The procedure smoothed out the depressions that bordered a metal plate in his forehead and filled in some "potholes" near his right eye, as Mr. Feldbusch put it.
When people who know him say his face looks a lot better, "that makes me feel good. I tell people it's like when they came out with the Reebok pump shoes -- you're pumping me up."
Dr. Rubin, recently named chief of the Division of Plastic and Reconstructive Surgery at UPMC, has received $4.5 million from the Department of Defense for his fat resculpting project, and so far has performed the surgery on 11 injured veterans.
"There is a very high incidence of facial injuries in military trauma today," Dr. Rubin said. "Because the body armor is so advanced, our troops are surviving blasts that in previous conflicts would have taken their lives. So the extremities and head and face are more exposed."
Using techniques developed by New York plastic surgeon Sydney Coleman, who has assisted on the surgeries here, Dr.
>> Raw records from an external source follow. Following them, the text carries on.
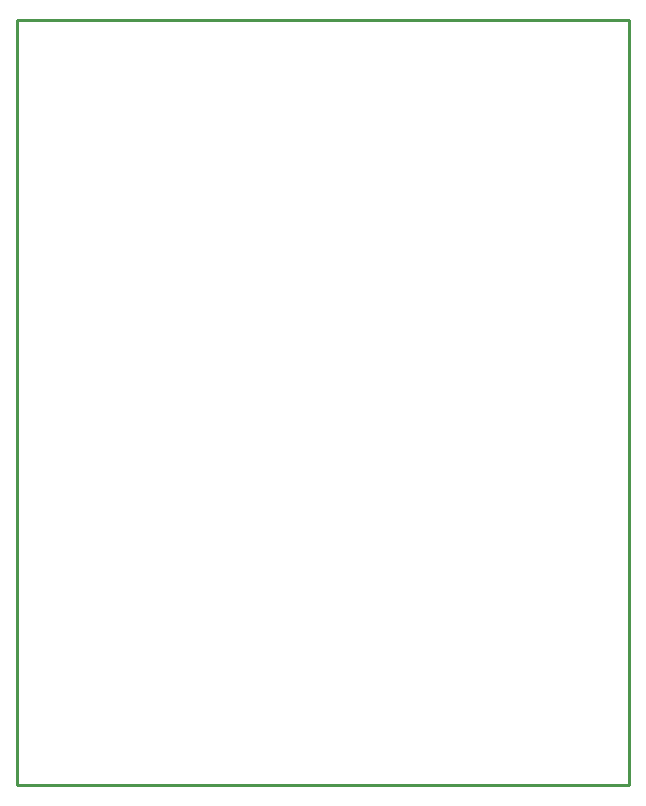
<source format=gko>
%FSLAX44Y44*%
%MOMM*%
G71*
G01*
G75*
G04 Layer_Color=16711935*
%ADD10R,1.7780X1.1430*%
%ADD11R,1.1430X1.7780*%
%ADD12R,1.0700X2.1600*%
%ADD13C,1.2700*%
%ADD14C,0.6350*%
%ADD15C,0.5080*%
%ADD16C,1.5240*%
%ADD17C,2.5000*%
%ADD18C,1.8000*%
%ADD19C,2.4000*%
%ADD20O,2.0000X1.8000*%
%ADD21C,2.0000*%
%ADD22R,1.7000X2.0000*%
%ADD23O,1.7000X2.0000*%
%ADD24R,2.0000X1.8000*%
%ADD25C,3.0000*%
%ADD26R,1.8000X1.8000*%
%ADD27O,2.5000X3.0000*%
%ADD28C,6.0000*%
%ADD29C,0.1500*%
%ADD30C,0.2540*%
%ADD31C,0.2000*%
%ADD32R,1.9812X1.3462*%
%ADD33R,1.3462X1.9812*%
%ADD34R,1.2732X2.3632*%
%ADD35C,1.7272*%
%ADD36C,2.7032*%
%ADD37C,2.0032*%
%ADD38C,2.6032*%
%ADD39O,2.2032X2.0032*%
%ADD40C,2.2032*%
%ADD41R,1.9032X2.2032*%
%ADD42O,1.9032X2.2032*%
%ADD43R,2.2032X2.0032*%
%ADD44C,3.2032*%
%ADD45R,2.0032X2.0032*%
%ADD46O,2.7032X3.2032*%
%ADD47C,6.2032*%
D30*
X-33338Y-34925D02*
X484823D01*
Y612775D01*
X-33338D02*
X484823D01*
X-33338Y-34925D02*
Y612775D01*
M02*

</source>
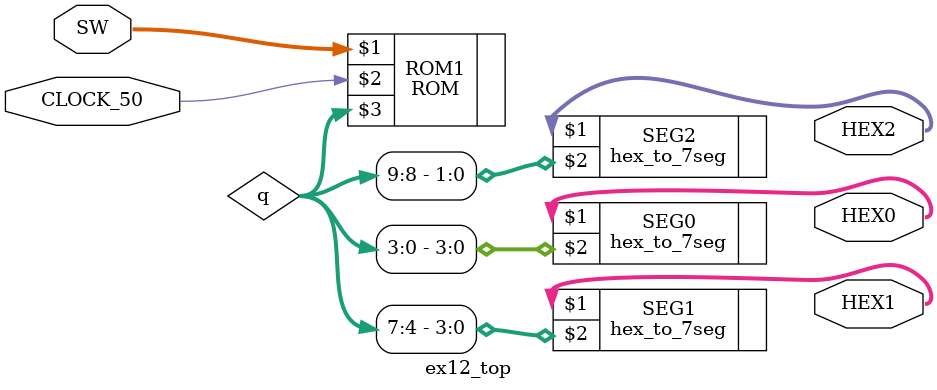
<source format=v>
module ex12_top(
	SW,
	CLOCK_50,
	HEX0,
	HEX1,
	HEX2
);

	input [9:0] SW;
	input CLOCK_50;
	output	[6:0]	HEX0, HEX1, HEX2;
	wire		[9:0] q;
	
	ROM 	ROM1(SW, CLOCK_50, q);
	hex_to_7seg SEG0(HEX0, q[3:0]);
	hex_to_7seg SEG1(HEX1, q[7:4]);
	hex_to_7seg SEG2(HEX2, q[9:8]);
	
endmodule 
</source>
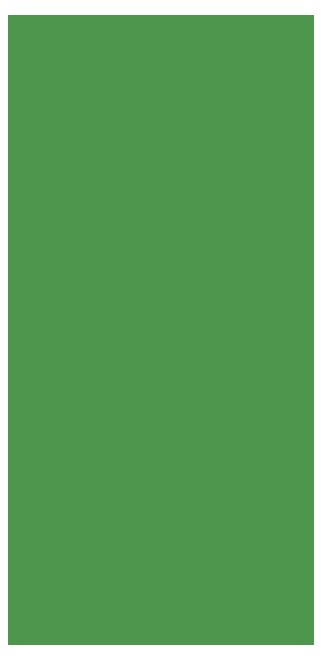
<source format=gbr>
G04 DipTrace Beta 2.9.0.1*
G04 Board.gbr*
%MOMM*%
G04 #@! TF.FileFunction,Drawing,Board polygon*
G04 #@! TF.Part,Single*
%FSLAX35Y35*%
G04*
G71*
G90*
G75*
G01*
G04 BoardPoly*
%LPD*%
G36*
X0Y5334000D2*
X2590800D1*
Y0D1*
X0D1*
Y5334000D1*
G37*
M02*

</source>
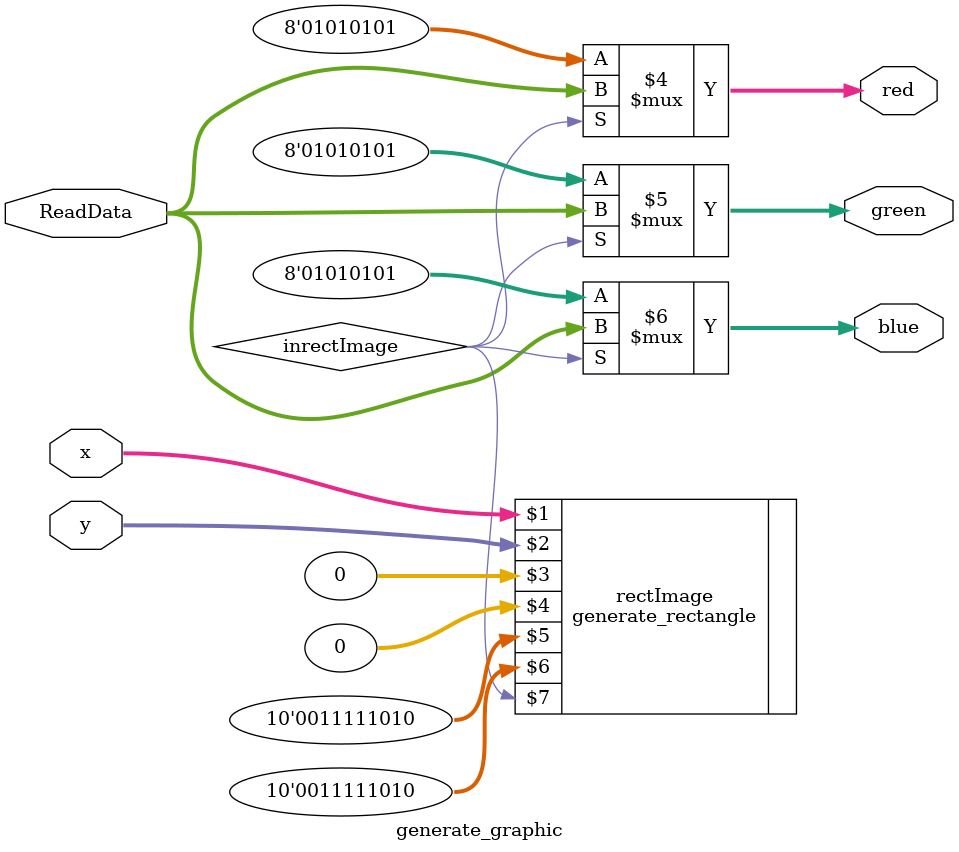
<source format=sv>
module generate_graphic (
  input logic [9:0] x, y,
  input logic [7:0] ReadData,
  output logic [7:0] red, green, blue
);

  logic inrectBGLeft;
  logic inrectBGRight;
  logic inrectImage;
	 
  
  generate_rectangle rectImage(x, y, 0, 0, 10'd250, 10'd250, inrectImage);
  
  always_comb begin
    red   = (inrectImage ? ReadData : 8'b01010101);
    green = (inrectImage ? ReadData : 8'b01010101);
    blue  = (inrectImage ? ReadData : 8'b01010101);
  end

endmodule
</source>
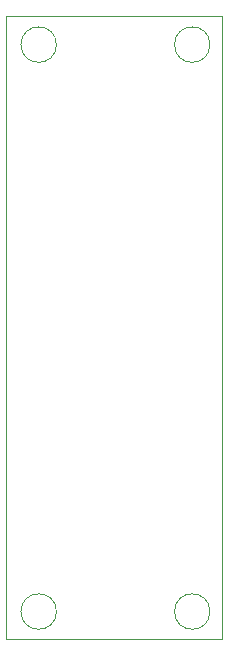
<source format=gbr>
%TF.GenerationSoftware,KiCad,Pcbnew,8.0.5*%
%TF.CreationDate,2024-10-10T01:08:20+09:00*%
%TF.ProjectId,BD,42442e6b-6963-4616-945f-706362585858,rev?*%
%TF.SameCoordinates,Original*%
%TF.FileFunction,Profile,NP*%
%FSLAX46Y46*%
G04 Gerber Fmt 4.6, Leading zero omitted, Abs format (unit mm)*
G04 Created by KiCad (PCBNEW 8.0.5) date 2024-10-10 01:08:20*
%MOMM*%
%LPD*%
G01*
G04 APERTURE LIST*
%TA.AperFunction,Profile*%
%ADD10C,0.050000*%
%TD*%
G04 APERTURE END LIST*
D10*
X30500000Y-62500000D02*
G75*
G02*
X27500000Y-62500000I-1500000J0D01*
G01*
X27500000Y-62500000D02*
G75*
G02*
X30500000Y-62500000I1500000J0D01*
G01*
X30500000Y-14500000D02*
G75*
G02*
X27500000Y-14500000I-1500000J0D01*
G01*
X27500000Y-14500000D02*
G75*
G02*
X30500000Y-14500000I1500000J0D01*
G01*
X17500000Y-62500000D02*
G75*
G02*
X14500000Y-62500000I-1500000J0D01*
G01*
X14500000Y-62500000D02*
G75*
G02*
X17500000Y-62500000I1500000J0D01*
G01*
X17500000Y-14500000D02*
G75*
G02*
X14500000Y-14500000I-1500000J0D01*
G01*
X14500000Y-14500000D02*
G75*
G02*
X17500000Y-14500000I1500000J0D01*
G01*
X13208000Y-12073000D02*
X31496000Y-12073000D01*
X31496000Y-64833000D01*
X13208000Y-64833000D01*
X13208000Y-12073000D01*
M02*

</source>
Rubin's team removes fat cells from a patient's body, centrifuges them to collect the most active cells, and injects them into injury sites using tiny tubes that can be as narrow as an intravenous needle.
Fat injections have been used in cosmetic surgery for years, but the problem has been that in many cases, the fat is absorbed by surrounding tissues and the work has to be done over.
Dr. Coleman's centrifuge technique is designed to prevent that by concentrating the fat cells, which helps them to thrive and grow new blood vessels once they are injected.